Unpacking the Resilience of SNLI Contradiction Examples to Attacks

TL;DR

This paper investigates the robustness of SNLI contradiction examples against adversarial attacks, revealing their relative resilience and demonstrating that adversarial training can improve model robustness and reduce reliance on dataset biases.

Contribution

It introduces an analysis of SNLI contradiction examples' resilience to attacks and shows how adversarial training enhances model robustness and reduces bias reliance.

Findings

Contradiction class shows smaller accuracy decline under attack.

Adversarial training restores model performance to near-baseline levels.

Adversarial triggers help identify and mitigate dataset biases.

Abstract

Pre-trained models excel on NLI benchmarks like SNLI and MultiNLI, but their true language understanding remains uncertain.

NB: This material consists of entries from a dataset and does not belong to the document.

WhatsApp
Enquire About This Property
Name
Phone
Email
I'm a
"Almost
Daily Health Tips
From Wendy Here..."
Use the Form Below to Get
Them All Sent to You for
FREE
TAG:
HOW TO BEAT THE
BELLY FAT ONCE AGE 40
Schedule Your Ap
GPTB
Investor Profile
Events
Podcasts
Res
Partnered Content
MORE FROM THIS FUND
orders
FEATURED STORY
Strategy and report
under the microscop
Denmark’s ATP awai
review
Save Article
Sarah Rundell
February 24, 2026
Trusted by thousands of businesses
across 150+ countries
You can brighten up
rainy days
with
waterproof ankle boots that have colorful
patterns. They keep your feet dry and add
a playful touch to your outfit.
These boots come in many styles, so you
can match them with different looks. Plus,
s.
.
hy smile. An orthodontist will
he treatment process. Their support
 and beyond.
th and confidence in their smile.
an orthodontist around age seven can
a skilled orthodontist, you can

Models trained only on hypotheses and labels achieve high accuracy, indicating reliance on dataset biases and spurious correlations. To explore this issue, we applied the Universal Adversarial Attack to examine the model's vulnerabilities. Our analysis revealed substantial drops in accuracy for the entailment and neutral classes, whereas the contradiction class exhibited a smaller decline. Fine-tuning the model on an augmented dataset with adversarial examples restored its performance to near-baseline levels for both the standard and challenge sets. Our findings highlight the value of adversarial triggers in identifying spurious correlations and improving robustness while providing insights into the resilience of the contradiction class to adversarial attacks.